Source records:
◇ ◇ ◇ ◇ ◇

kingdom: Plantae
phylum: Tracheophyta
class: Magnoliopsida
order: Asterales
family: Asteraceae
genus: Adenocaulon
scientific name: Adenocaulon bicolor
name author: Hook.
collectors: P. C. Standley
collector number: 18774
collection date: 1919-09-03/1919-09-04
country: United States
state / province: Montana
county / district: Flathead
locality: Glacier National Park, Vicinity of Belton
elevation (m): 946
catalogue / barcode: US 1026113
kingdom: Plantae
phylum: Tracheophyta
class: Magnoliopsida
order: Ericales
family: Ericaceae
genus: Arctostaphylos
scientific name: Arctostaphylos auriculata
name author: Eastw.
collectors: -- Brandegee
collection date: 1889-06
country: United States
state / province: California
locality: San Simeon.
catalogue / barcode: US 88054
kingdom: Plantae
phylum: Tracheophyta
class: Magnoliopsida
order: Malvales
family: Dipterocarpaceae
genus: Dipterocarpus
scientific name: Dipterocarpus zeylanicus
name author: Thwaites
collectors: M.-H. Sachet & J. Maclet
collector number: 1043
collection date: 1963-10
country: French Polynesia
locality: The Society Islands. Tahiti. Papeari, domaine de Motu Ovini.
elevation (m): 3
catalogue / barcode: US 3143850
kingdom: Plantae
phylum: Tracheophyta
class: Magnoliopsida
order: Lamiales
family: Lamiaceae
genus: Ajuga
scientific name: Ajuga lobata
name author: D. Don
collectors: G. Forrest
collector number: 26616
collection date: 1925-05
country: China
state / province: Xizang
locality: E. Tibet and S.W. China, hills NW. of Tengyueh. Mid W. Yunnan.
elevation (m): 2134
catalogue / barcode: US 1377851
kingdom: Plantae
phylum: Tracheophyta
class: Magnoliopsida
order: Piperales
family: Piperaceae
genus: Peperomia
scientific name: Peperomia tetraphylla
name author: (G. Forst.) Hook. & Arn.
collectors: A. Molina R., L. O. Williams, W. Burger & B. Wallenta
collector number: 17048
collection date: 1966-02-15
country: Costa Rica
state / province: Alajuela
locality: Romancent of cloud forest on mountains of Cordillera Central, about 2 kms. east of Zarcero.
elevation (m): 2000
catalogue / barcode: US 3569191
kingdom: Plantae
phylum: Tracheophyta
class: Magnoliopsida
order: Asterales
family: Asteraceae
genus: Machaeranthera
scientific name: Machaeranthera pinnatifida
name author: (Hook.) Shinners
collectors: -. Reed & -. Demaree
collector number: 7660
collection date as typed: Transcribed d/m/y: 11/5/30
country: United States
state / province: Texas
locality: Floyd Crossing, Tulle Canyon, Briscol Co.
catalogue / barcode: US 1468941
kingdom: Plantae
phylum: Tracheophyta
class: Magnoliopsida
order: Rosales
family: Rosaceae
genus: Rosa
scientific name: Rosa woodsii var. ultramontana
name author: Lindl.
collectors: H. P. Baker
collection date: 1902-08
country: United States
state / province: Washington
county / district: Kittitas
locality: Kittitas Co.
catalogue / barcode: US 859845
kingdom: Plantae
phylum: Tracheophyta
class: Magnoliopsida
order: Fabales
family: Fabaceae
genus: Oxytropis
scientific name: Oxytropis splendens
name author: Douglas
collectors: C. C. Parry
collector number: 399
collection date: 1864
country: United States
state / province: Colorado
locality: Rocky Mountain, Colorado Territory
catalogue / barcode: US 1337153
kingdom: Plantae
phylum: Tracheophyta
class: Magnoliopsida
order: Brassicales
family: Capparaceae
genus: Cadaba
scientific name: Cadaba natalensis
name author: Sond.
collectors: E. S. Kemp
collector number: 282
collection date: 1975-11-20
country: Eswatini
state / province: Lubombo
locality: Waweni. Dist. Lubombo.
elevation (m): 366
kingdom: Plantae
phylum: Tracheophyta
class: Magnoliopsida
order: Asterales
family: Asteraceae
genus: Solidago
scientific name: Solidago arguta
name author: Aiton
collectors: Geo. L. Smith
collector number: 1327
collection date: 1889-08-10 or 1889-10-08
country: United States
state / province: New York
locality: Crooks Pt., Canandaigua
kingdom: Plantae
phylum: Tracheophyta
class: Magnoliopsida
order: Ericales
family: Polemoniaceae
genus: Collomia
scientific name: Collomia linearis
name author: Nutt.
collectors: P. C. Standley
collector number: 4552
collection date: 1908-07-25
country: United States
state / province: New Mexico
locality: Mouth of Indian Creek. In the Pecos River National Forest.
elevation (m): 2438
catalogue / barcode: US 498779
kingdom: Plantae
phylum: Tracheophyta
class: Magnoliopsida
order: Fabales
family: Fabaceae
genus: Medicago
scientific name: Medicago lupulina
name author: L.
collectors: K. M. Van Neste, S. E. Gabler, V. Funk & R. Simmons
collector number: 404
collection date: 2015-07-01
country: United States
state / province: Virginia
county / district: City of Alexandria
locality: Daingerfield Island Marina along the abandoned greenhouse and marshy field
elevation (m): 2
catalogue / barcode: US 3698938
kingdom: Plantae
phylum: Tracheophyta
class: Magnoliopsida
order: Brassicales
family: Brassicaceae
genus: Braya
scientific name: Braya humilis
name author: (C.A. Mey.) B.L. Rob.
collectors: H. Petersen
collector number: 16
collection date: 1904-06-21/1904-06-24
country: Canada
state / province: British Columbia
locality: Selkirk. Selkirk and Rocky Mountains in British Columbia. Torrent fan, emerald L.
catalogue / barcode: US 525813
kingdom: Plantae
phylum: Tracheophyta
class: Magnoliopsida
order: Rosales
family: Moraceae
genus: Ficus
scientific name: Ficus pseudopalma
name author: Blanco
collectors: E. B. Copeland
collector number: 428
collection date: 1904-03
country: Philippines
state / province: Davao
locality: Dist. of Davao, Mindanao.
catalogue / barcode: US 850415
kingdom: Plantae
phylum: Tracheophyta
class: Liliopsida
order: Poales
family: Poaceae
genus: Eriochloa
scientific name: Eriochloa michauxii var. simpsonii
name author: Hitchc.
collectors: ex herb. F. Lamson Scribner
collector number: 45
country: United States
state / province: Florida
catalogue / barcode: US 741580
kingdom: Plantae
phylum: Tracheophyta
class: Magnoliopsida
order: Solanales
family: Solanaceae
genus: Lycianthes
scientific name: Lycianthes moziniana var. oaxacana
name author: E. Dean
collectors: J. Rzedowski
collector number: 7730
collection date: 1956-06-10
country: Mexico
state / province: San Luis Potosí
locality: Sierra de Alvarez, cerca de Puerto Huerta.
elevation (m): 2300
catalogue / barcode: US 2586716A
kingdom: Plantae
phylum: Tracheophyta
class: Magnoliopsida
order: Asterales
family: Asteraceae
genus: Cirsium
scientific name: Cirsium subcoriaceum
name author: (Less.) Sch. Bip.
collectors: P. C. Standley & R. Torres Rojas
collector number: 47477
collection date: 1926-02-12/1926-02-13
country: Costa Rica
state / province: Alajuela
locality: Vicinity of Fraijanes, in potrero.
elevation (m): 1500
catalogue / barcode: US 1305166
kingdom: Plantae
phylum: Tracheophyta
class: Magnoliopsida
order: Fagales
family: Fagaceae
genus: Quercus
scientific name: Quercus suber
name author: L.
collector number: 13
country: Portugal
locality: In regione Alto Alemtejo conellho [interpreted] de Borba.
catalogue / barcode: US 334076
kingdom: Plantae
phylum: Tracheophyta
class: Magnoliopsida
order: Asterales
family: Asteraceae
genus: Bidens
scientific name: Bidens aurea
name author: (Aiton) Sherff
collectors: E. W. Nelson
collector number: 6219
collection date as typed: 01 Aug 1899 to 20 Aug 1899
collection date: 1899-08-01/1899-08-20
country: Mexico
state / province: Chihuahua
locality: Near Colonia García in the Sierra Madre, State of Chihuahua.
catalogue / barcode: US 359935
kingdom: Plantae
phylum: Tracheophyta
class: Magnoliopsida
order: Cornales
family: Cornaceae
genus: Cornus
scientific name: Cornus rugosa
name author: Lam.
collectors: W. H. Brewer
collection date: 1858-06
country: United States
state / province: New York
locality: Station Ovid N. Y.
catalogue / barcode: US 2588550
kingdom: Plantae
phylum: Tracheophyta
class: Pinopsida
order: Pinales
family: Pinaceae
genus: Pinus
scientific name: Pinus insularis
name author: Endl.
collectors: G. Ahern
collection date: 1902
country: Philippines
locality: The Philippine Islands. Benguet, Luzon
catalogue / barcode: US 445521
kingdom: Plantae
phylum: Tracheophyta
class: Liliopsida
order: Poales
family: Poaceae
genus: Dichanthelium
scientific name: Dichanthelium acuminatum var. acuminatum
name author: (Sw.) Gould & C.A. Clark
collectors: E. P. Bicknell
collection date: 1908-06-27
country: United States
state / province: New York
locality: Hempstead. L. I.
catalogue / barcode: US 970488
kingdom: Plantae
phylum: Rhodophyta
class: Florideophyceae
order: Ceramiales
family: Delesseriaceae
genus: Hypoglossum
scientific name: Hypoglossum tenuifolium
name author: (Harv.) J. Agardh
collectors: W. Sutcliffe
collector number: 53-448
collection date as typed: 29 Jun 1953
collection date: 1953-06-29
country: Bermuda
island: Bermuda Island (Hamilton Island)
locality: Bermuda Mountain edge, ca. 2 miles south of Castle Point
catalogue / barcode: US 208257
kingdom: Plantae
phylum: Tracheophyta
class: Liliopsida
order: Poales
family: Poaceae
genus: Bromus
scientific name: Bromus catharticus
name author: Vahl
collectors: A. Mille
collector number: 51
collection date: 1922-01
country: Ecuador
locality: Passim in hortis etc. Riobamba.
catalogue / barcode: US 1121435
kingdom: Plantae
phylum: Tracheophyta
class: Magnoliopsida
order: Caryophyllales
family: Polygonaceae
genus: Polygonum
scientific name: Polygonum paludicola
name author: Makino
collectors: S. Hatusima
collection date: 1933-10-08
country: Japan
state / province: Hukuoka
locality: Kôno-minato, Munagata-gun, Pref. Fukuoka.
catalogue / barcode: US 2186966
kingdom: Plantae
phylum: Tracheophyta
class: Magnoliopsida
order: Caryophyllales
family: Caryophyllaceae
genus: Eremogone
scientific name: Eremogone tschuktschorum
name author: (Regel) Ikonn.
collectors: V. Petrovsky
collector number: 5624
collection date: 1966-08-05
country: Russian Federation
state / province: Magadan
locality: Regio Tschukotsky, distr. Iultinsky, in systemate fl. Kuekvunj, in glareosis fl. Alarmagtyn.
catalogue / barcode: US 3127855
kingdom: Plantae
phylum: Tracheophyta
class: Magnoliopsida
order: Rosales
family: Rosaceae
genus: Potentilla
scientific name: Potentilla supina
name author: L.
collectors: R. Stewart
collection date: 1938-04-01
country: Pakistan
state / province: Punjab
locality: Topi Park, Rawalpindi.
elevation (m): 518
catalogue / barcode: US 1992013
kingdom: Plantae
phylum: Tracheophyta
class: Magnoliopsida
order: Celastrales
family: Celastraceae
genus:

◇ ◇ ◇ ◇ ◇

Return the lines from the beginning of the source records through the line containing "collectors: M.-H. Sachet & J. Maclet", unchanged.

kingdom: Plantae
phylum: Tracheophyta
class: Magnoliopsida
order: Asterales
family: Asteraceae
genus: Adenocaulon
scientific name: Adenocaulon bicolor
name author: Hook.
collectors: P. C. Standley
collector number: 18774
collection date: 1919-09-03/1919-09-04
country: United States
state / province: Montana
county / district: Flathead
locality: Glacier National Park, Vicinity of Belton
elevation (m): 946
catalogue / barcode: US 1026113
kingdom: Plantae
phylum: Tracheophyta
class: Magnoliopsida
order: Ericales
family: Ericaceae
genus: Arctostaphylos
scientific name: Arctostaphylos auriculata
name author: Eastw.
collectors: -- Brandegee
collection date: 1889-06
country: United States
state / province: California
locality: San Simeon.
catalogue / barcode: US 88054
kingdom: Plantae
phylum: Tracheophyta
class: Magnoliopsida
order: Malvales
family: Dipterocarpaceae
genus: Dipterocarpus
scientific name: Dipterocarpus zeylanicus
name author: Thwaites
collectors: M.-H. Sachet & J. Maclet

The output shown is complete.